One thing did happen that I think is worthy of mentioning. Dane and I were taking some photos in the park area when an older Japanese man came up to us and said, "I can show you a spot for a really nice picture." He led us up the sidewalk a bit to a location where the Imperial Palace was visible in the background and the foreground boasted some pretty fall foliage.

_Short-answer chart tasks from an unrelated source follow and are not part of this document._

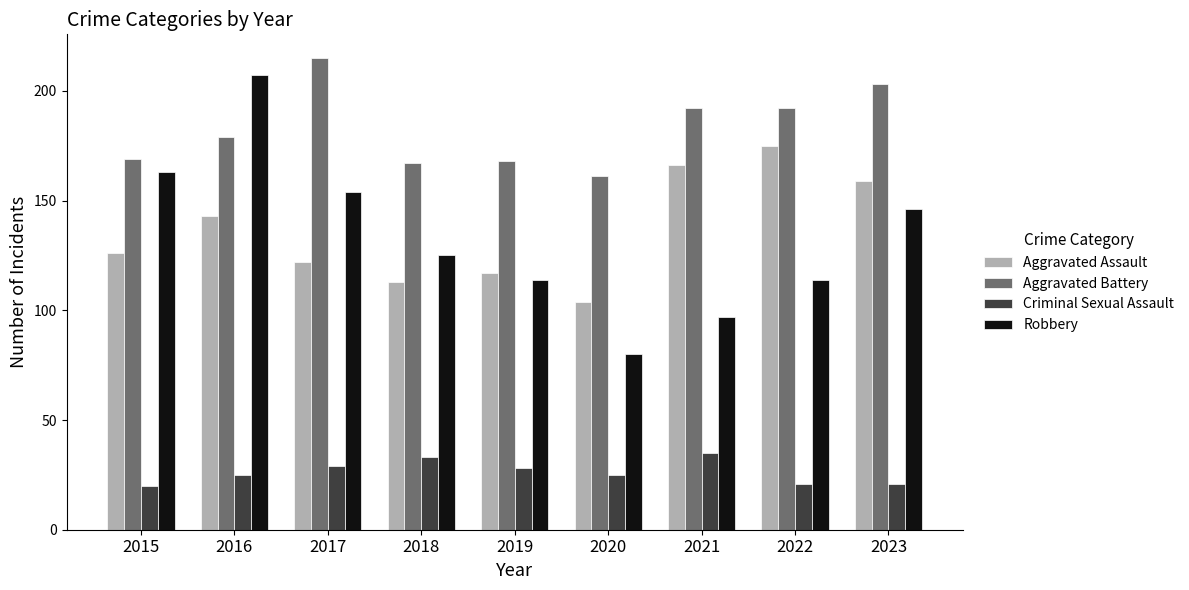

What is the value of the Aggravated Battery bar at the 3rd from the left?

215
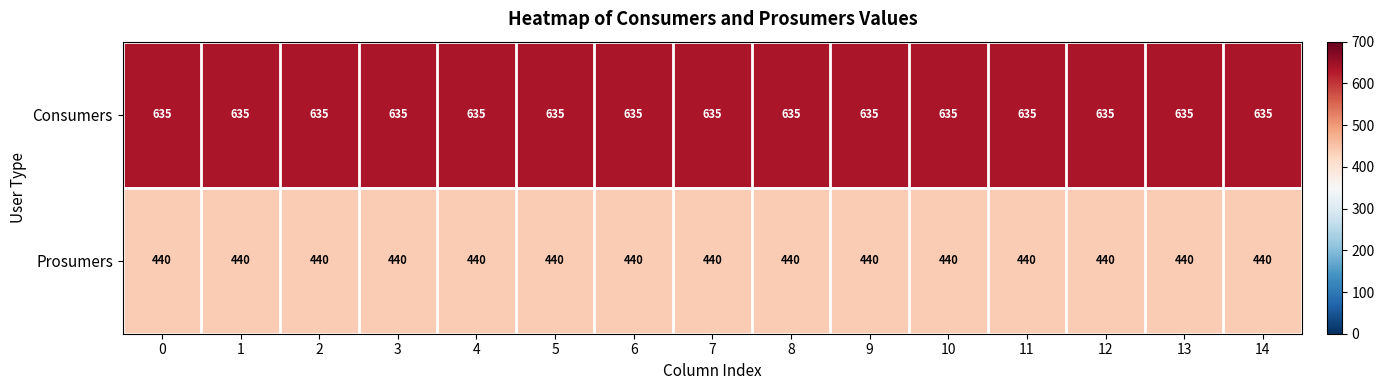

What is the minimum value for Consumers?

635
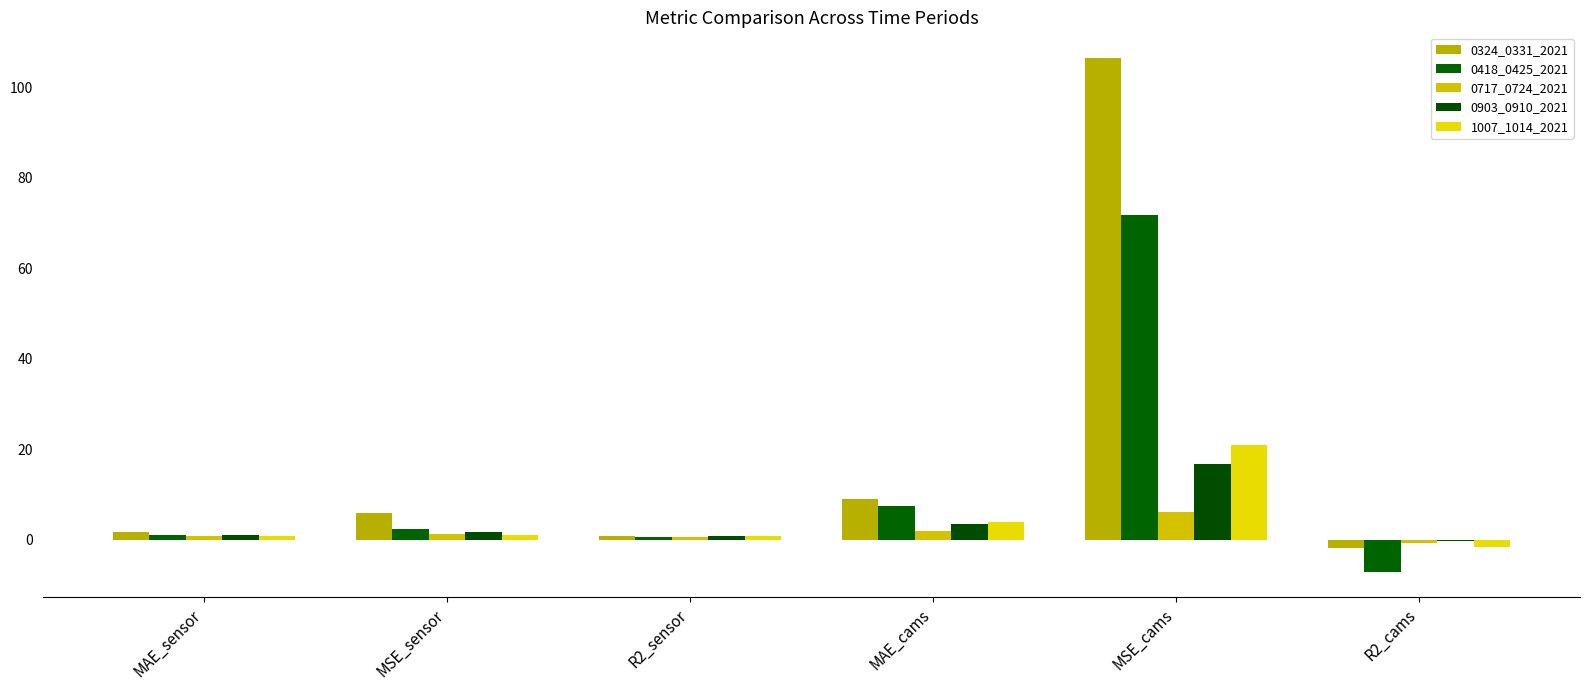

What are all the series names shown in the legend?

0324_0331_2021, 0418_0425_2021, 0717_0724_2021, 0903_0910_2021, 1007_1014_2021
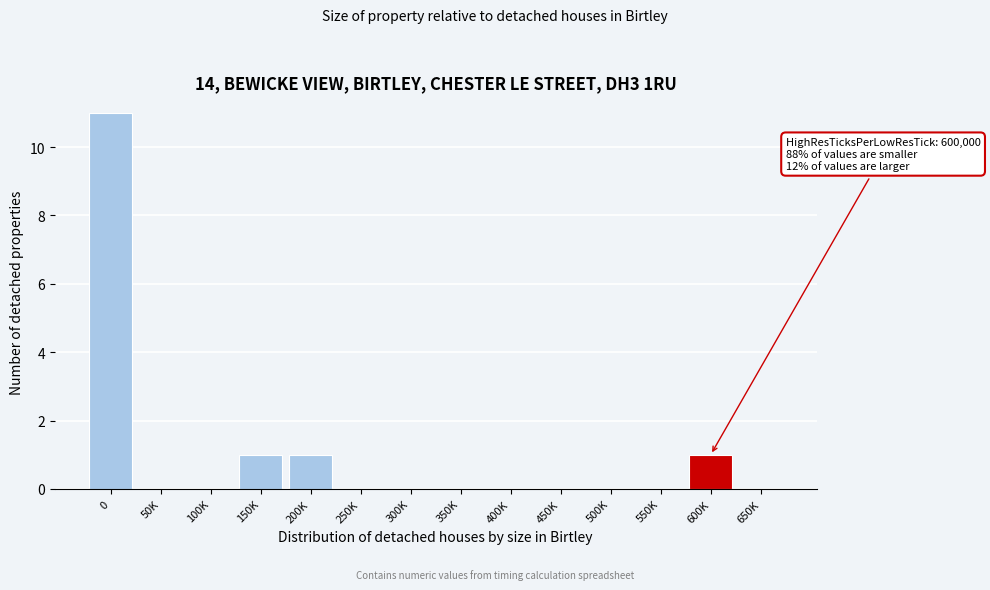

Reading left to right, what are all the values shown in this chart?

0=11	50K=0	100K=0	150K=1	200K=1	250K=0	300K=0	350K=0	400K=0	450K=0	500K=0	550K=0	600K=1	650K=0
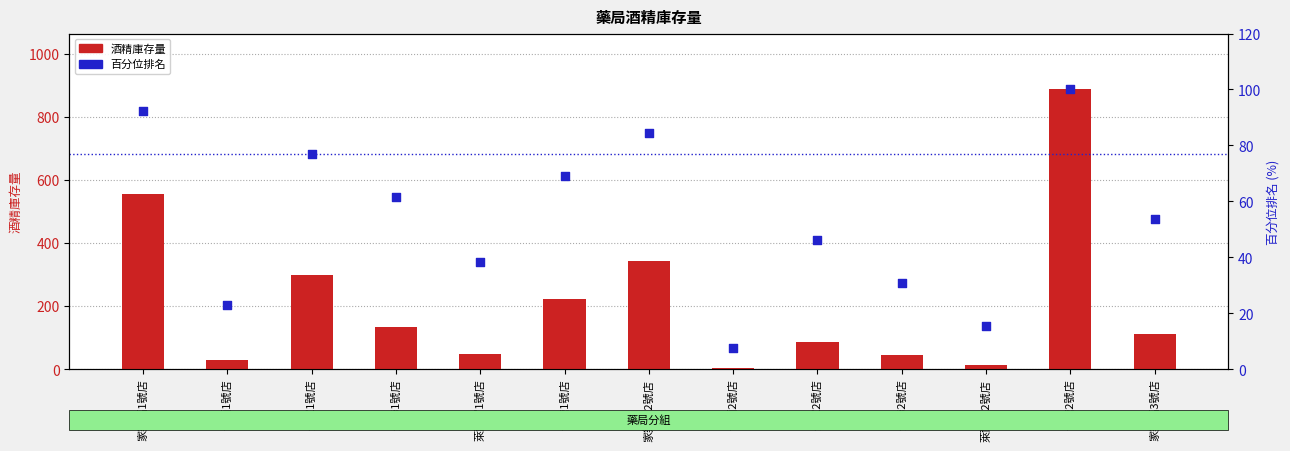

Which series contains the highest Y value?

酒精庫存量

This was our last evening in Japan. And the view from the Park Hyatt the day before had made such an impression on Dane that he had to go back and see it by night. And so we did. I felt self-conscious enough during our first visit when it was nearly completely empty. Now add the dinner crowd (dressed in evening attire) to the mix, and watch me squirm in my orange fleece and tennis shoes. But I thought, what's the worst that could happen? We could get kicked out in a humiliating fashion. But I never have to see these people again so what does it matter! Well, we did not get kicked out. And it was the perfect conclusion to our Japan trip. The view was incredible and well worth any embarrassment my orange fleece caused me. And the Japanese hospitality amazed us once again. We soaked in the 41st floor view for the second time, and then decided to venture up to the bar on the 52nd floor to see what sort of panorama it offered. As the elevator doors opened, however, we were greeted by hosts and hostesses in black-tie attire. We tried to remove ourselves with the excuse that we were not suitably dressed, and the host actually argued with us and encouraging us to stay! There was no judgment, no pretension, and no disdain in his eyes. At one of the most expensive and elegant locations in Tokyo, Japanese decency and magnanimity still prevailed.